Felizmente, nenhum desses flashbacks ou aparições de personagens clássicos chegam ao extremo do fanservice. El Camino é extremamente focado na história que quer contar, e tudo está em serviço da epopeia de Jesse em busca de recomeçar sua vida. Apesar de um roteiro com poucos acontecimentos grandiosos, o tom contemplativo do longa nos deixa passar bastante tempo na mente de Jesse, e nos permite ver em primeira pessoa todas as sensações e transformações que ele passa. Logo, a familiar ambientação em Albuquerque não provoca nostalgia no espectador e sim paranoia, pois cada minuto que Jesse passa na cidade aumenta o risco de ser capturado. O tom do filme vai e vem conforme o estado mental do protagonista, seja num flashback bem posicionado ou só pela atuação primorosa de Aaron Paul, que carrega quase o filme todo nas costas, transmitindo ao mesmo tempo vulnerabilidade e determinação.
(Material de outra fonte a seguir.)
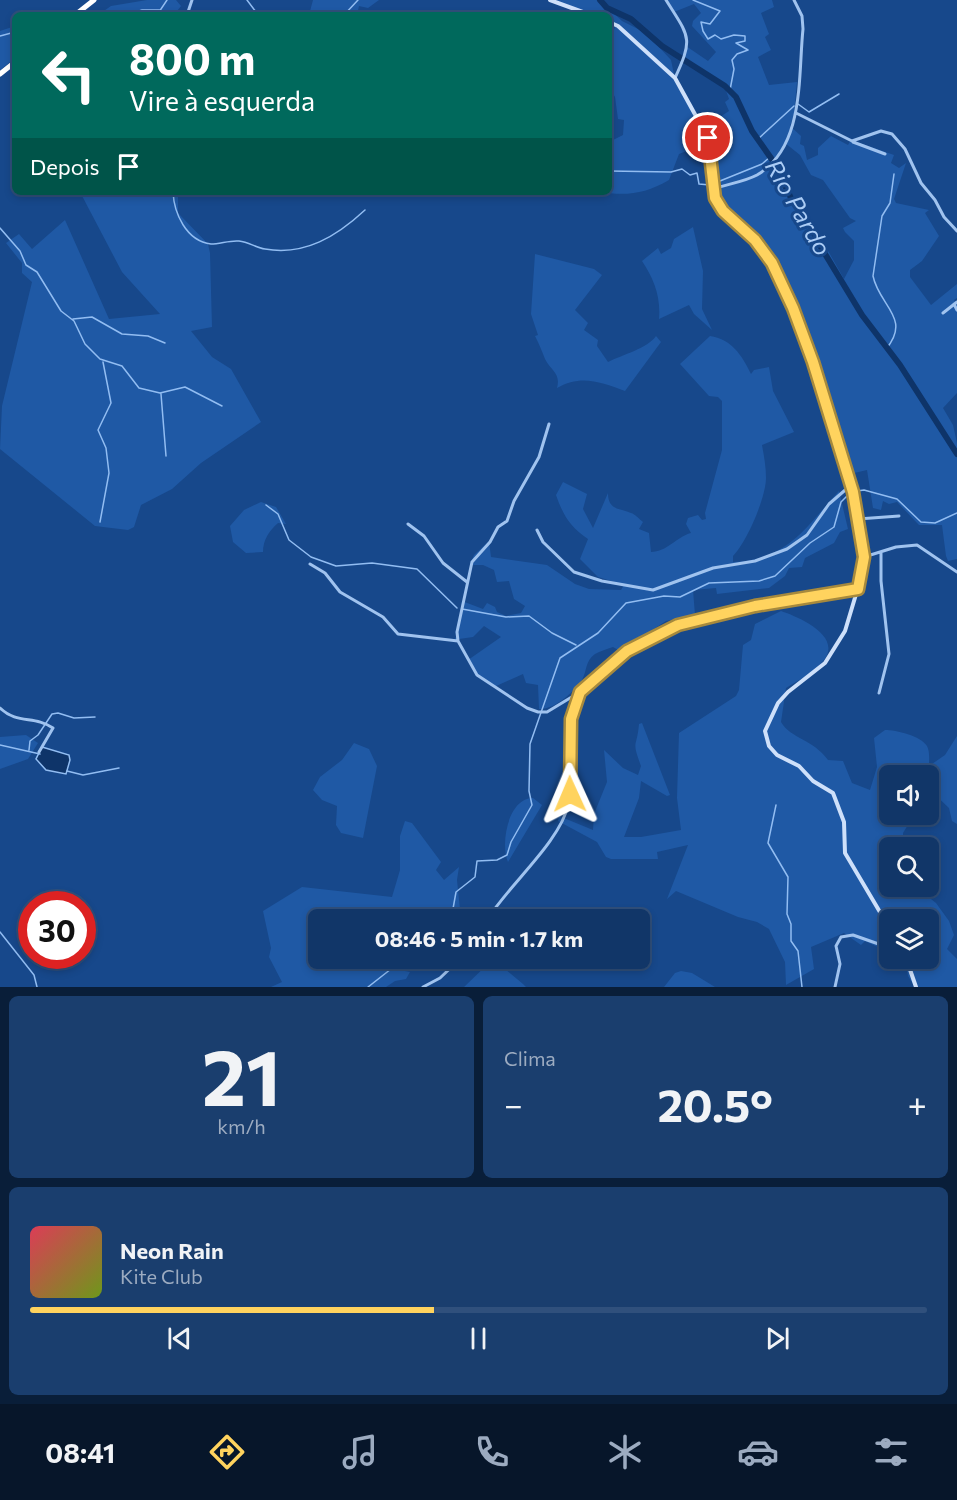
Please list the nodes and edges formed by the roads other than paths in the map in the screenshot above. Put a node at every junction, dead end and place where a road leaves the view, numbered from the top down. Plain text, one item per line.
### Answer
1 (94, 0) edge
2 (550, 0) edge
3 (666, 0) edge
4 (794, 0) edge
5 (79, 12) edge
6 (583, 12) edge
7 (612, 23) edge
8 (12, 64) edge
9 (0, 74) edge
10 (675, 78) junction
11 (796, 113) junction
12 (852, 141) junction
13 (885, 154) dead end
14 (713, 189) junction
15 (957, 231) edge
16 (956, 303) edge
17 (957, 310) edge
18 (943, 313) dead end
19 (549, 424) dead end
20 (851, 486) junction
21 (899, 516) dead end
22 (858, 519) junction
23 (408, 524) dead end
24 (537, 530) dead end
25 (881, 553) junction
26 (864, 557) junction
27 (310, 564) dead end
28 (957, 572) edge
29 (466, 582) junction
30 (858, 589) junction
31 (458, 641) junction
32 (580, 692) junction
33 (879, 693) dead end
34 (0, 708) edge
35 (39, 752) dead end
36 (495, 909) edge
37 (879, 910) edge
38 (879, 944) edge
39 (449, 969) edge
40 (909, 969) edge
41 (423, 987) edge
42 (835, 987) edge
43 (916, 987) edge

1 - 5 highway
2 - 6 street
3 - 10 street
4 - 11 street
7 - 10 street
8 - 9 highway
10 - 14 street
11 - 12 street
11 - 14 street
12 - 13 street
12 - 15 street
14 - 20 street
16 - 17 street
16 - 18 street
19 - 29 street
20 - 22 street
20 - 24 street
21 - 22 street
22 - 26 street
23 - 29 street
25 - 26 street
25 - 28 street
25 - 33 street
26 - 30 street
27 - 31 street
29 - 31 street
30 - 32 street
30 - 37 street
31 - 32 street
32 - 36 street
34 - 35 street
38 - 42 street
39 - 41 street
40 - 43 street

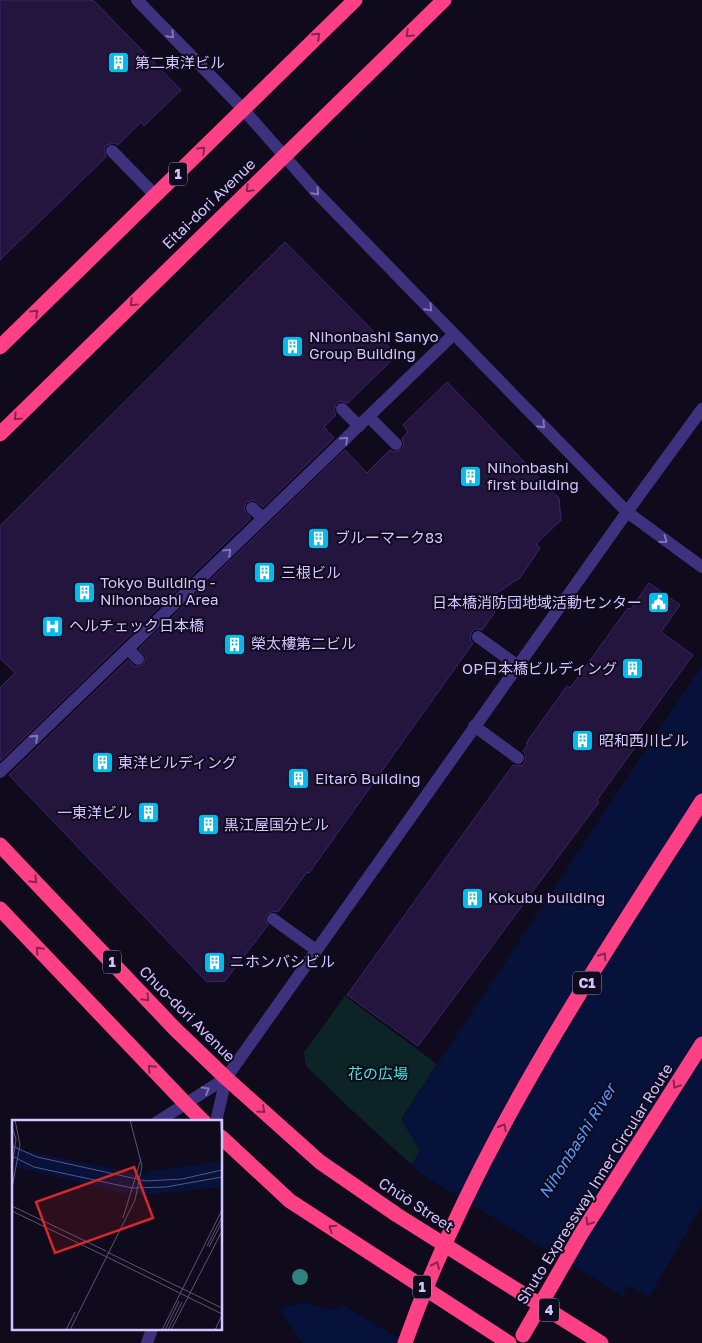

O que realmente provoca nostalgia é a direção característica de Vince Gilligan que voltam como nunca neste longa. Estão de volta os longos planos de ambientação no deserto do Novo México, as montagens ao som de trilhas sonoras excêntricas e a fotografia e direção de arte que fizeram Breaking Bad se destacar na multidão. Há quem diga que o filme é só um episódio estendido da série, mas em se tratando dessa série isso é o maior dos elogios. O filme se preocupa muto em preservar a “sensação Breaking Bad” para o novo formato e a transição funciona muito bem. O filme mantém a lentidão característica da série, as situações inusitadas que beiram o cômico de tão absurdas, mas ainda assim não deixam de perder a seriedade e o gradual aumento de tensão que culmina numa catarse tão exorbitante que nem parece ser mais o mesmo filme. Isso tudo num roteiro econômico, enxuto e focado.
Sendo honesto, El Camino realmente não era uma história que precisava ser contada, mas ainda bem que foi. O longa é uma autêntica experiência Breaking Bad, com um personagem denso e complexo, numa narrativa ao mesmo tempo sofisticada e simples, que funciona tanto como um desfecho definitivo para o personagem de Jesse Pinkman quanto para toda a série, ao mesmo tempo em que prova que a visão técnica que o diretor Vince Gilligan adquiriu em suas décadas de televisão estão em pé de igualdade com muitos filmes de cinema. O filme é um exemplo de tudo que a série tem de melhor, e uma prova de que ainda consegue se superar mesmo seis anos depois.
Agora cadê aquele longa de 3:30h de duração do Huell, Vince? O povo clama por saber seu destino!